# UK to Germany help



## DrJNA

Hi All, 

First post so nice to meet you all and I hope I can learn from some of your experiences.

I am a UK citizen, my partner is a German citizen. We are planning to move to Germany in the next few months with our UK work contracts coming to an end.
We are not married, but we both hold PhD's in chemistry, so that should be my ticket into Germany. It looks like I will probably move without a job at the moment though but we have somewhere we can live in NRW and enough money to survive for a year or two. I am fairly happy that I understand that I can travel to Germany and within the first 90 days sort the anmeldung process. Nonetheless I have a few questions.

I understand I will need to get private health insurance - does anyone have a recommendation on who is a good provider and also give me an idea of what ballpark we are looking at for costs?

Additionally we don't have a huge amount of stuff to bring with us, so we are considering hiring a van and driving over, does anyone have any ideas about the customs procedure at Dover for example - I know this might be very tricky to answer with the brexit changes. I maybe naively presume because they're personal items we don't have to declare anything?

If you have any advice for me at all, I would appreciate this!

James


----------



## ALKB

DrJNA said:


> Hi All,
> 
> First post so nice to meet you all and I hope I can learn from some of your experiences.
> 
> I am a UK citizen, my partner is a German citizen. We are planning to move to Germany in the next few months with our UK work contracts coming to an end.
> We are not married, but we both hold PhD's in chemistry, so that should be my ticket into Germany. It looks like I will probably move without a job at the moment though but we have somewhere we can live in NRW and enough money to survive for a year or two. I am fairly happy that I understand that I can travel to Germany and within the first 90 days sort the anmeldung process. Nonetheless I have a few questions.
> 
> I understand I will need to get private health insurance - does anyone have a recommendation on who is a good provider and also give me an idea of what ballpark we are looking at for costs?
> 
> Additionally we don't have a huge amount of stuff to bring with us, so we are considering hiring a van and driving over, does anyone have any ideas about the customs procedure at Dover for example - I know this might be very tricky to answer with the brexit changes. I maybe naively presume because they're personal items we don't have to declare anything?
> 
> If you have any advice for me at all, I would appreciate this!
> 
> James


I am afraid it's not quite that easy anymore. It's a pity that you didn't make the move last year.
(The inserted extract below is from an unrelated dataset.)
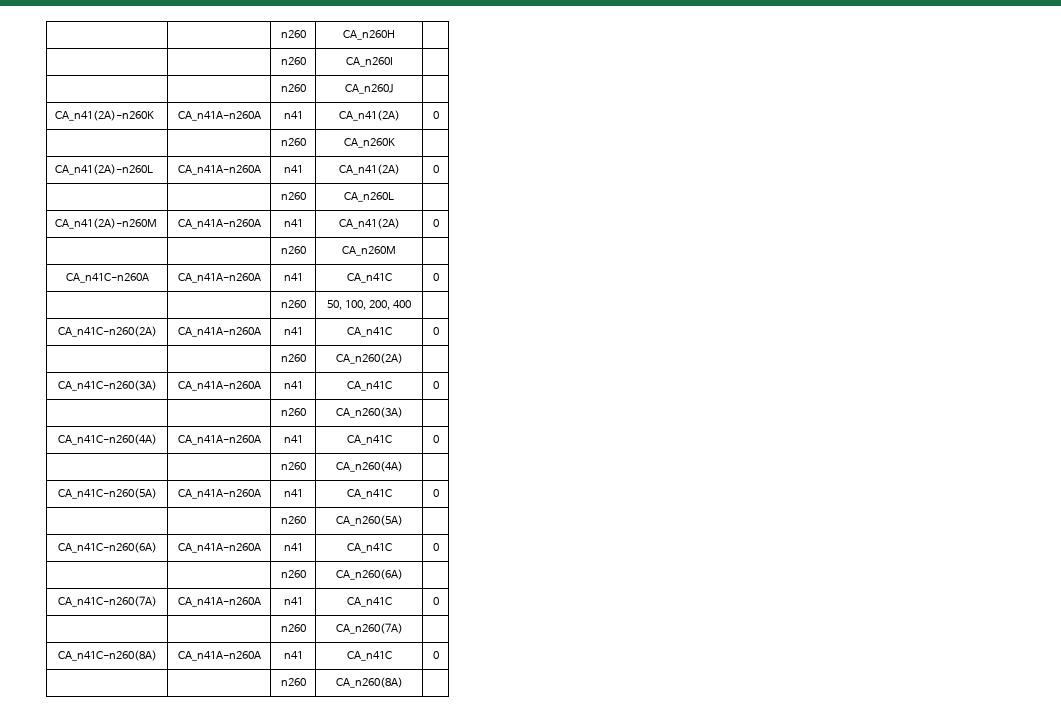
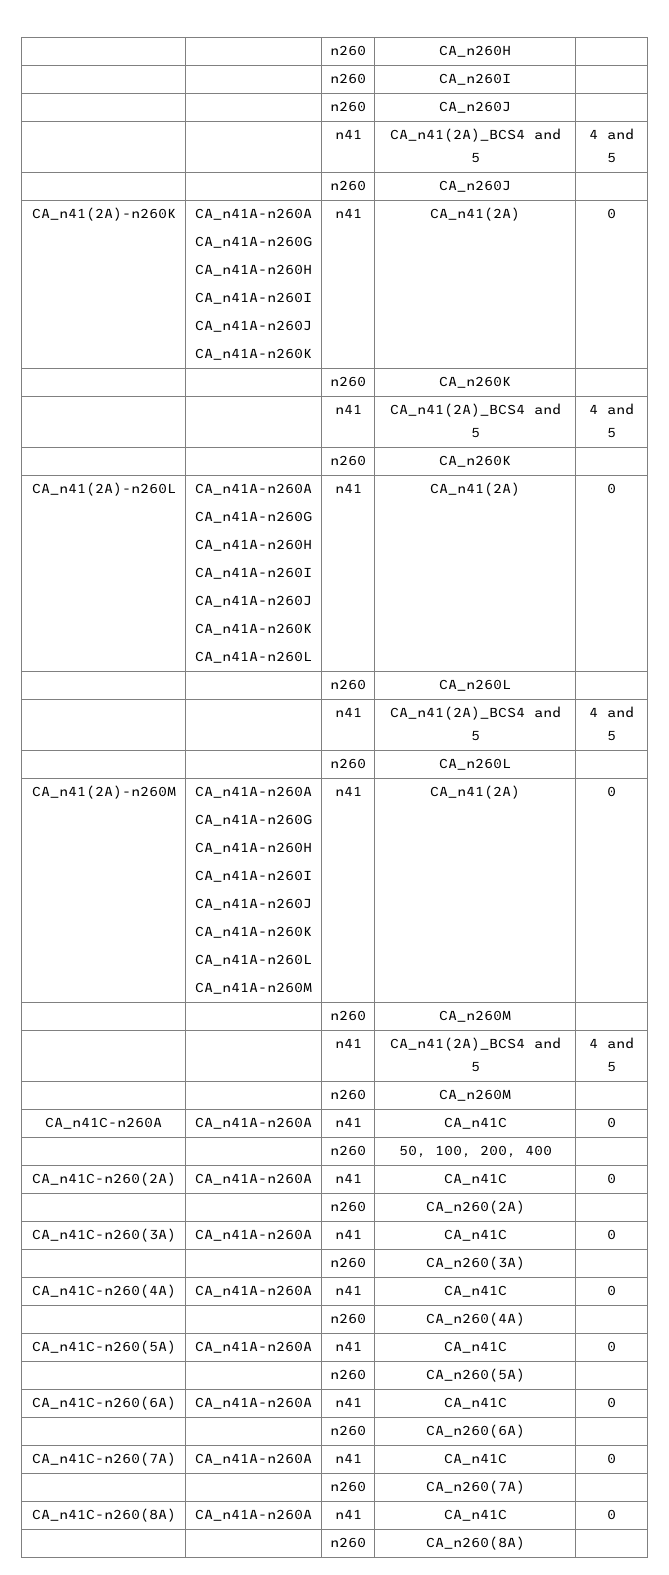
[55,110,155,121] [177,111,261,121] CA_n41(2A)-n260K | CA_n41A-n260A -> [334,129,362,139] [389,128,561,142] [470,152,480,163] [589,128,634,140] [607,152,616,163] [330,180,366,191] [439,180,511,192] [31,207,176,221] [194,208,312,220] [194,236,312,248] [194,264,312,276] [194,292,312,304] [194,320,312,332] [194,348,312,360] | | n41 | CA_n41(2A)_BCS4 and 5 | 4 and 5 // | | n260 | CA_n260J | // CA_n41(2A)-n260K | CA_n41A-n260A // CA_n41A-n260G // CA_n41A-n260H // CA_n41A-n260I // CA_n41A-n260J // CA_n41A-n260K
[55,164,154,175] [177,165,261,175] CA_n41(2A)-n260L | CA_n41A-n260A -> [334,404,362,414] [389,403,561,417] [470,427,480,438] [589,403,634,415] [607,427,616,438] [330,455,366,466] [439,455,511,467] [31,482,176,496] [194,483,312,495] [194,511,312,523] [194,539,312,551] [194,567,312,579] [194,595,312,607] [194,623,312,635] [194,651,312,663] | | n41 | CA_n41(2A)_BCS4 and 5 | 4 and 5 // | | n260 | CA_n260K | // CA_n41(2A)-n260L | CA_n41A-n260A // CA_n41A-n260G // CA_n41A-n260H // CA_n41A-n260I // CA_n41A-n260J // CA_n41A-n260K // CA_n41A-n260L
[55,218,158,229] [177,219,261,229] CA_n41(2A)-n260M | CA_n41A-n260A -> [334,707,362,717] [389,706,561,720] [470,730,480,741] [589,706,634,718] [607,730,616,741] [330,758,366,769] [439,758,511,770] [31,785,176,799] [194,786,312,798] [194,814,312,826] [194,842,312,854] [194,870,312,882] [194,898,312,910] [194,926,312,938] [194,954,312,966] [194,982,312,994] | | n41 | CA_n41(2A)_BCS4 and 5 | 4 and 5 // | | n260 | CA_n260L | // CA_n41(2A)-n260M | CA_n41A-n260A // CA_n41A-n260G // CA_n41A-n260H // CA_n41A-n260I // CA_n41A-n260J // CA_n41A-n260K // CA_n41A-n260L // CA_n41A-n260M
(396, 251) none -> [334,1038,362,1048] [389,1037,561,1051] [470,1061,480,1072] [589,1037,634,1049] [607,1061,616,1072] [330,1089,366,1100] [439,1089,511,1101] // | | n41 | CA_n41(2A)_BCS4 and 5 | 4 and 5 // | | n260 | CA_n260M |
Anmeldung does not equal residence permit. Anyone can register their residence but that does not make it legal to stay longer than 90 days.

Also, 90 days are highly ambitious for moving, finding a job that is willing and able to provide sponsorship and getting all that sorted.
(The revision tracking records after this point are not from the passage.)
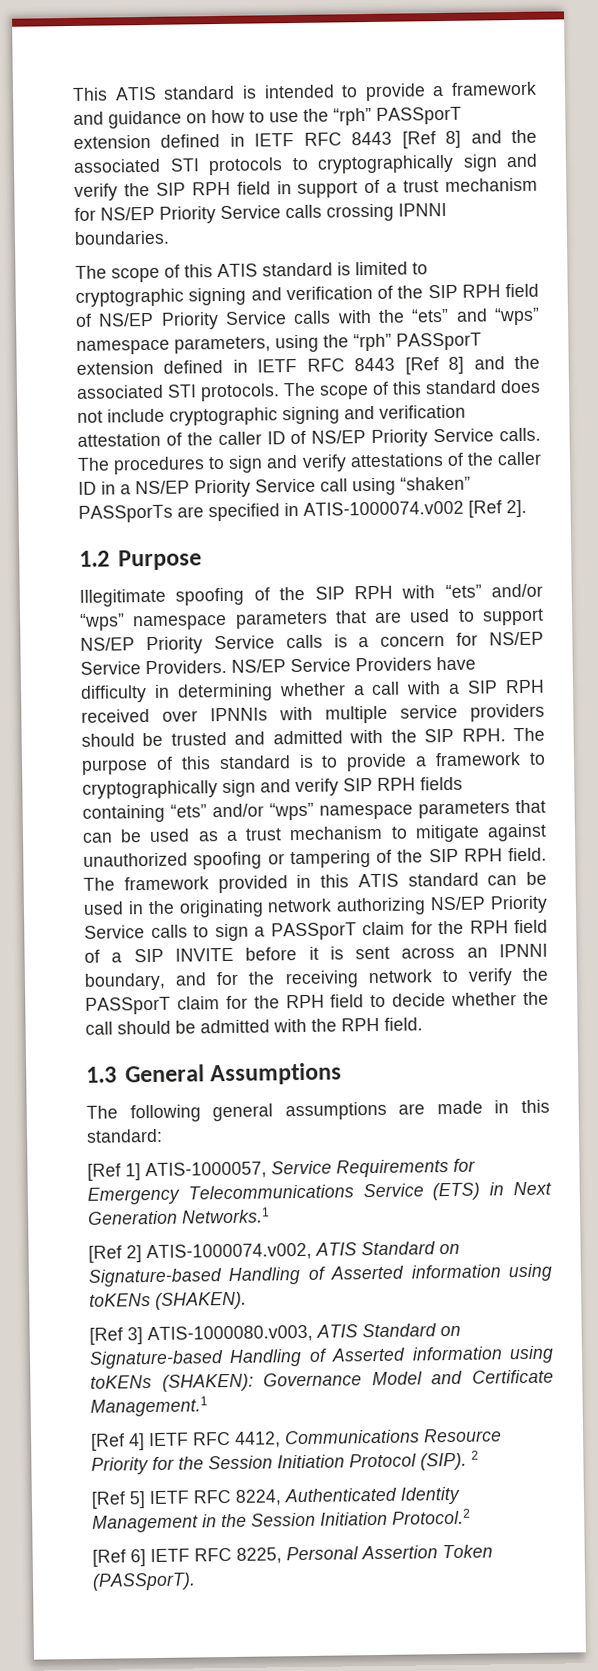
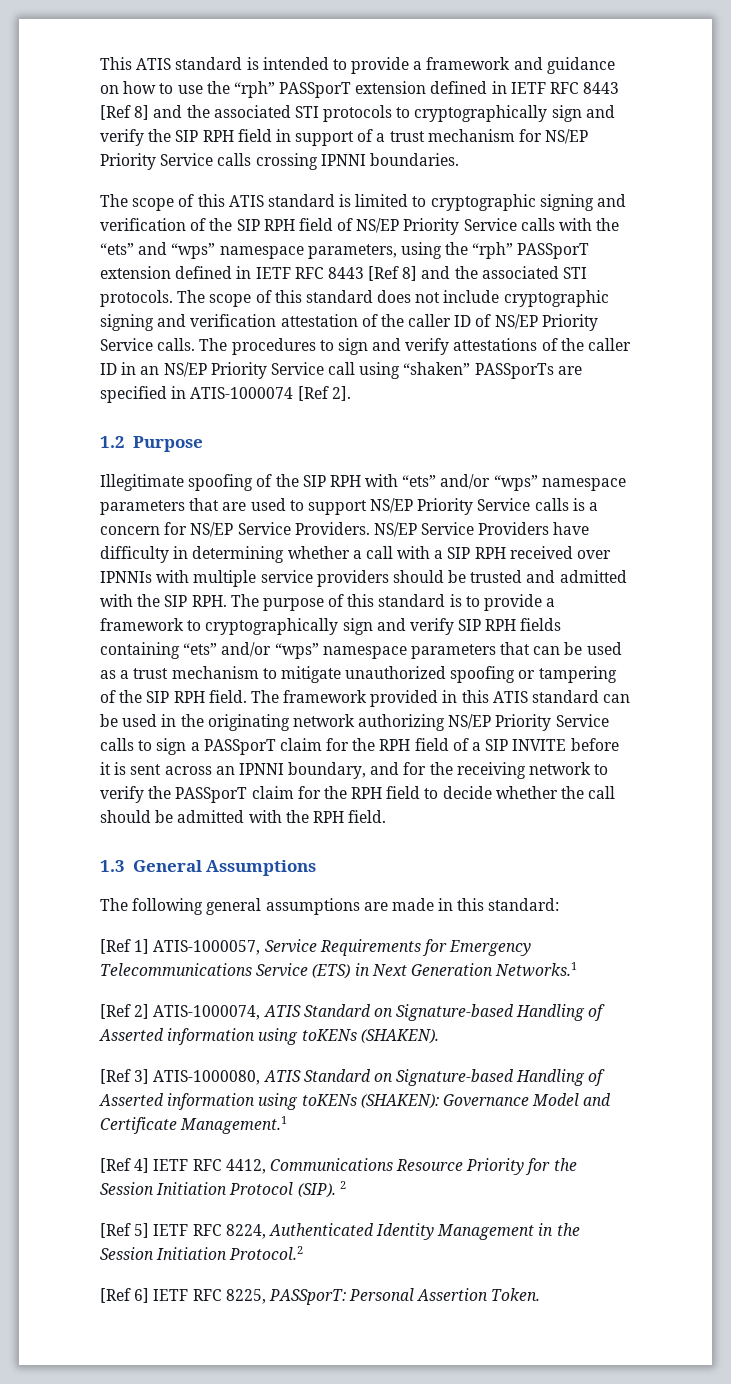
[120,484,131,495] a -> [140,366,160,375] an
[303,500,464,516] ATIS-1000074.v002 -> [190,387,294,399] ATIS-1000074
[487,823,547,842] against -> (341, 674) none
[146,1242,312,1262] ATIS-1000074.v002, -> [153,1005,261,1020] ATIS-1000074,
[147,1324,313,1344] ATIS-1000080.v003, -> [153,1070,261,1085] ATIS-1000080,
(282, 1555) none -> [268,1289,346,1305] PASSporT:
[442,1544,493,1559] [92,1572,196,1591] Token (PASSporT). -> [491,1288,541,1301] Token.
To be blunt, have you considered marriage? That would make you eligible for a spouse visa and free family health insurance.

Otherwise, I would not touch private insurance with a ten foot pole! It's okay if you are young, healthy and don't intend to stay very long in Germany, if that doesn't apply, I would always opt for voluntary insurance with a statutory insurance provider. I have very good personal experience with SBK and TK. I also heard that BKK is excellent for voluntary insurance.


----------



## DrJNA

Thanks for your reply, it’s a pity indeed, it it simply wasn’t possible last year. I also agree 90 days is ambitious but I can get a job seeker visa which will allow me to stay up to six months. The German embassy has basically told me that with a PhD it will be straight forwards to get that. Additionally it will be more than likely possible to extend if I don’t find a job in six months - which I’m sure I will be able to do.
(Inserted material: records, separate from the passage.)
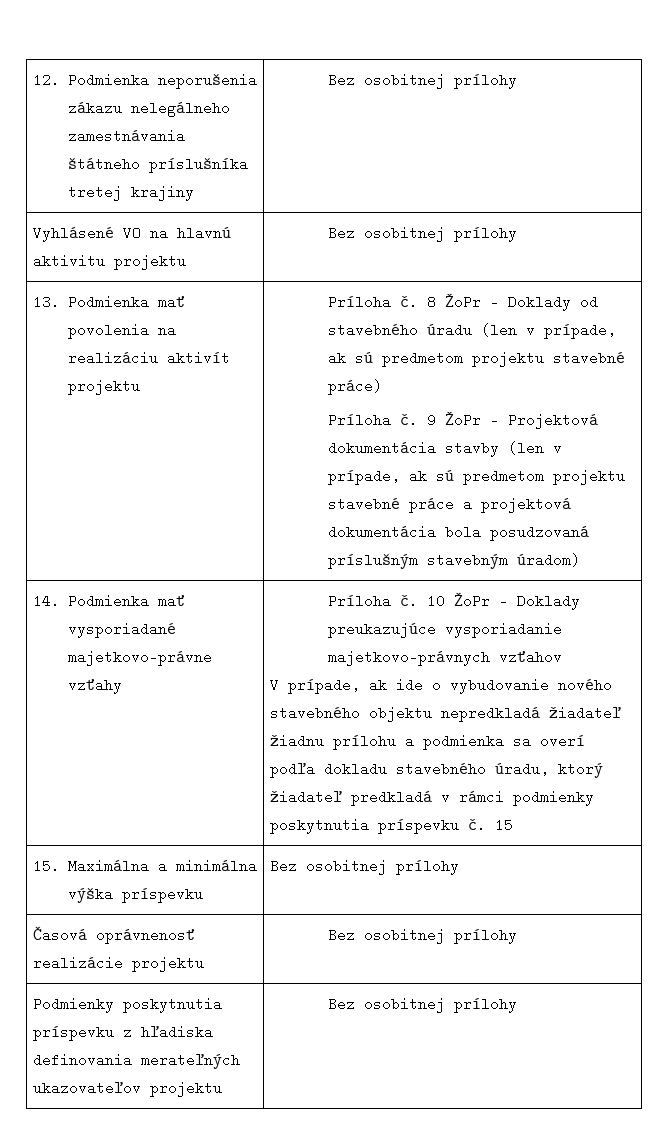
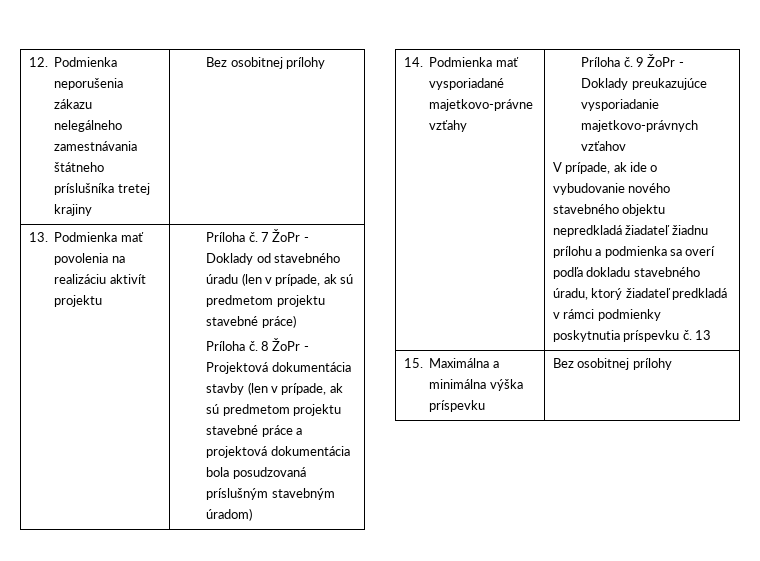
[32,226,231,242] [32,254,186,270] [328,226,518,242] // Vyhlásené VO na hlavnú aktivitu projektu | Bez osobitnej prílohy -> (326, 63) none
[427,295,437,309] 8 -> [261,232,270,242] 7
[427,413,437,427] 9 -> [261,341,270,351] 8
[427,594,446,608] 10 -> [636,57,645,67] 9
[494,818,513,832] 15 -> [695,330,712,340] 13
[32,926,195,944] [32,956,204,972] [328,928,518,944] [32,997,222,1013] [32,1025,213,1041] [32,1053,240,1069] [32,1081,222,1097] [328,997,518,1013] // Časová oprávnenosť realizácie projektu | Bez osobitnej prílohy // Podmienky poskytnutia príspevku z hľadiska definovania merateľných ukazovateľov projektu | Bez osobitnej prílohy -> (672, 364) none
Marriage is definitely a possible. Do I need to have been married to my partner for a certain amount of time before I can get the necessary Visa?


----------



## ALKB

DrJNA said:


> Thanks for your reply, it’s a pity indeed, it it simply wasn’t possible last year. I also agree 90 days is ambitious but I can get a job seeker visa which will allow me to stay up to six months. The German embassy has basically told me that with a PhD it will be straight forwards to get that. Additionally it will be more than likely possible to extend if I don’t find a job in six months - which I’m sure I will be able to do.
> 
> Marriage is definitely a possible. Do I need to have been married to my partner for a certain amount of time before I can get the necessary Visa?


Jobseeker visa is definitely possible and can be applied for in country, as per anecdotal evidence on this forum. I thought a jobseeker visa has a non-extendable validity of 6 months but I may be mistaken.

You can apply for a spouse residence permit (from within Germany) or a family reunion visa (from abroad) as soon as you are married. The spouse residence permit is free of charge and gives unrestricted access to the job market. With a PhD it's very likely that your obligation to attend an integration course will be waived - unless you would prefer to get 660 hours of highly subsidised language and culture classes (also makes naturalisation easier if you ever want to go down that route).


----------



## DrJNA

Thanks again, I think for us moving over and then sorting the job seeker visa within 90 days would be Ideal.
Integration course sounds interesting actually. Especially if they pay towards it. My German is actually quite ok and i have studied several years alongside my PhD and spent lots of time in Germany with my partner. Seems a no brainer to attend something like that though if it’s heavily subsidised. Overall the best scenario would be to get a job that I can get an EU blue card with. But let’s see - Brexit hasn’t helped my ease of employment but I hope once I’m in the country things will be easier.


----------



## Tellus

Hi, as long as you are "Traveller" could be a travel insurance a solution..
friend of mine did it for years at sea.. cheapest way


----------